Burmese Buddhist Andagu Stone Stelae carvings vary in size and number of scenes. Some of them are just a few centimeters in height showing the enlightened Buddha in “Earth Touching Gesture” flanked by monks. Others show up to six or eight scenes with figures in miniature form around the central Buddha depicting the main events of the Buddha’s life. Some stelae show scenes of the seven main events after enlightenment and there are a few that show both.
The scenes can vary in their order, but as a rule the dying Buddha in parinirvana (entering into nirvana) seen on the top of the stelae is fairly traditional in these carvings. The central Buddha in the Indian Buddhist stelae is often seen standing, whereas the Burmese stelae show the Buddha seated cross legged in the lotus position (Padmasana or asana), although they are rarely seen in a standing position. The Buddha in these carvings is usually flanked by his two main disciples, either in the form of Bodhisattva’s or monks.
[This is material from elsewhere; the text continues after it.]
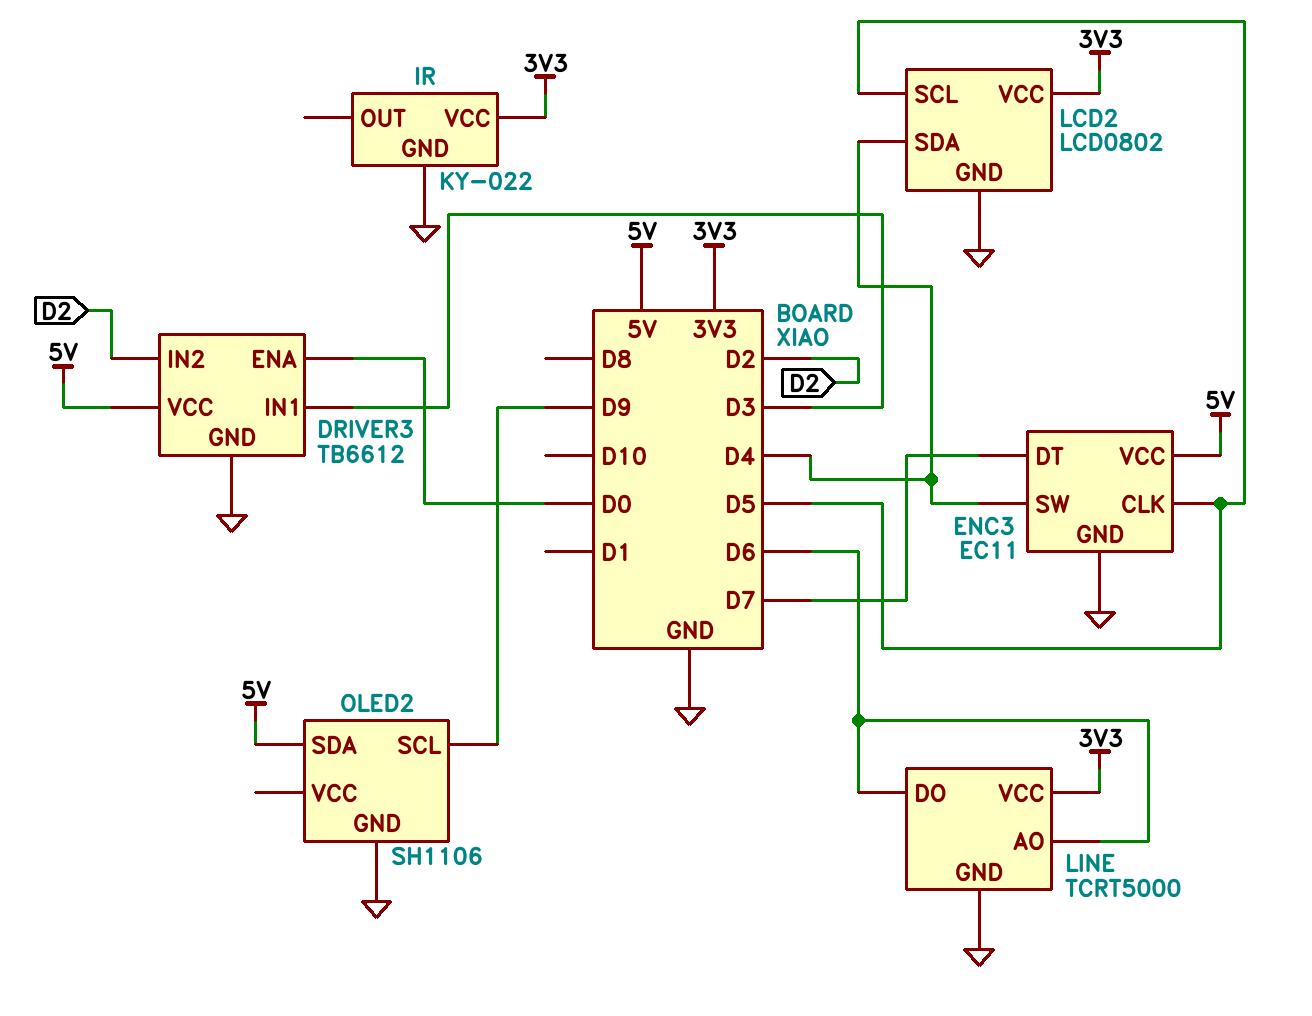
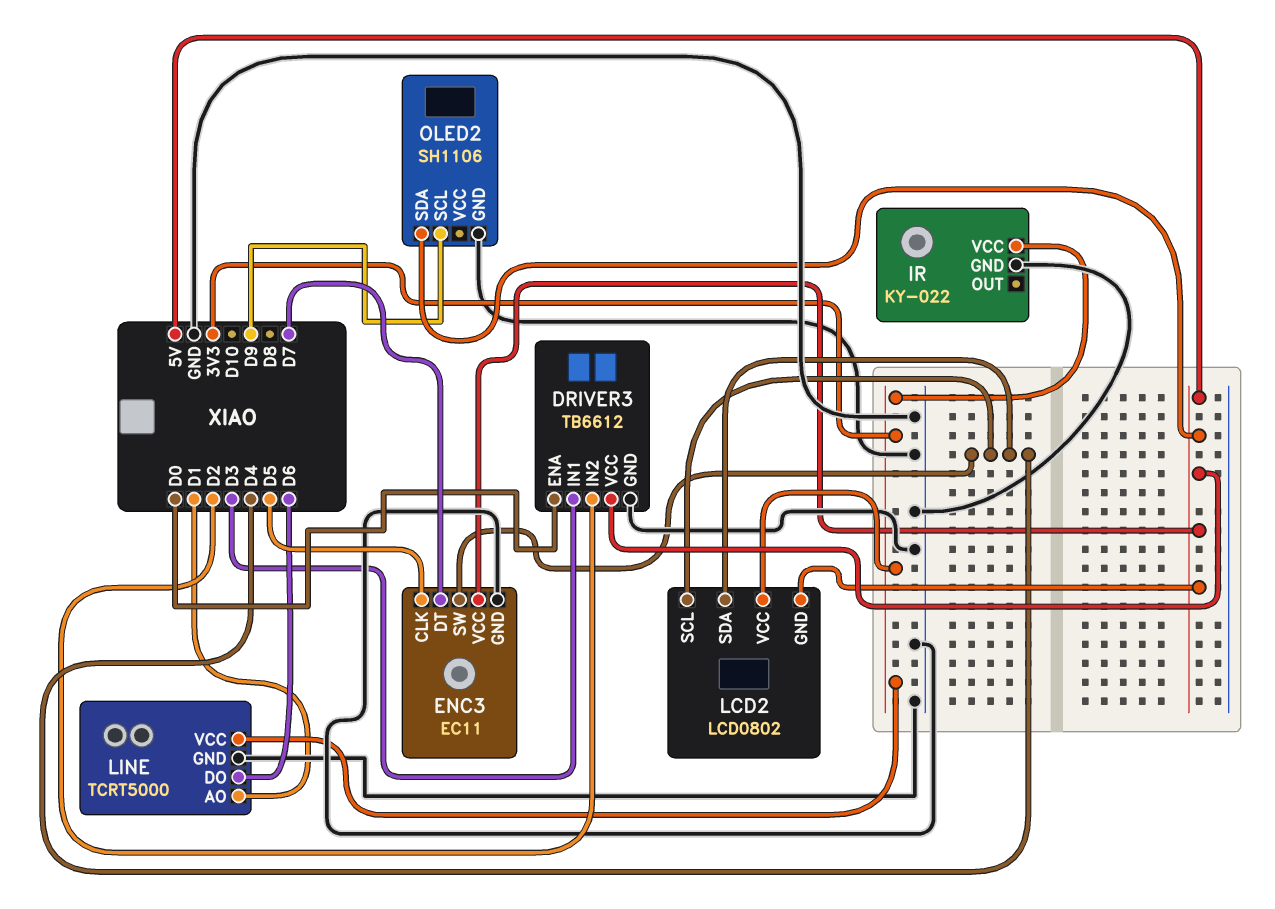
LCD2 pin GND: GND -> 5V
LCD2 pin SCL: D5 -> D4
LINE pin AO: D6 -> D1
I have a tendency to think that the earlier Pagan andagu stone carvings were flanked by Bodhisattva’s in the Indian style of dress and the later Pagan carvings with monks, reflecting the adaptation of the changing style of the Buddha during the Pagan period which today we recognize as typically Burmese.
Each of the scenes surrounding the central seated Buddha links out to web sites that I have found interesting, in the hope that they may help to explain the meaning of the different scenes around the Buddha in more detail.
According to Gordon Luce’s book “Old Burma – Early pagan”, the scenes shown in these stelae are not always in the same order and that they can vary in their placement, the scenes as I have links to may not be exactly as stated. The links suggested for each scene are more for explanation of the scenes generally found on these beautiful intricate beige stone carvings found in Myanmar.